• _What to produce_
Beneath this task are records; print exactly the stretch of them from the line with "right shoulder: (315, 531)" through the line with "left shoulder: (754, 532)", both ends included.

[Source data]
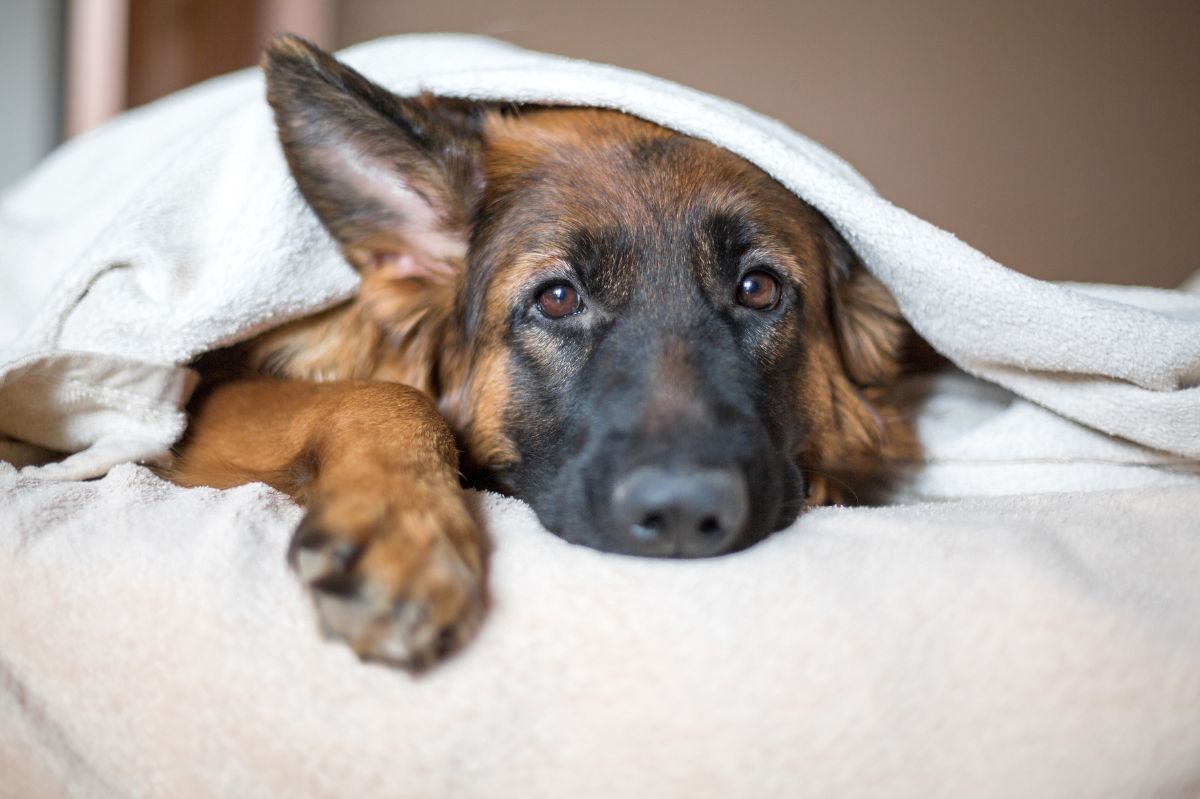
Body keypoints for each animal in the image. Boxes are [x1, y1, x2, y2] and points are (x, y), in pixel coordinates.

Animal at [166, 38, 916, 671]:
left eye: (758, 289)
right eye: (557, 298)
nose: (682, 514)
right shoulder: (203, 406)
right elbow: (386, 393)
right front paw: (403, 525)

---

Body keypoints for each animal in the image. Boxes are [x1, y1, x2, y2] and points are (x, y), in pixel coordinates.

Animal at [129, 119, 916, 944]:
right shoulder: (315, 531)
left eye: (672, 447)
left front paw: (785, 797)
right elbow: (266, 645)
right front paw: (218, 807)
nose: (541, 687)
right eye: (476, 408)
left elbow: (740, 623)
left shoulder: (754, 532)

...

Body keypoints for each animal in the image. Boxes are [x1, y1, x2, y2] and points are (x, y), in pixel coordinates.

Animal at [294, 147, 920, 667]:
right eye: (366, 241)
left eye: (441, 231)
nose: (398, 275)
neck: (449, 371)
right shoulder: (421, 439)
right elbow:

• _Exercise solution_
right shoulder: (315, 531)
left eye: (672, 447)
left front paw: (785, 797)
right elbow: (266, 645)
right front paw: (218, 807)
nose: (541, 687)
right eye: (476, 408)
left elbow: (740, 623)
left shoulder: (754, 532)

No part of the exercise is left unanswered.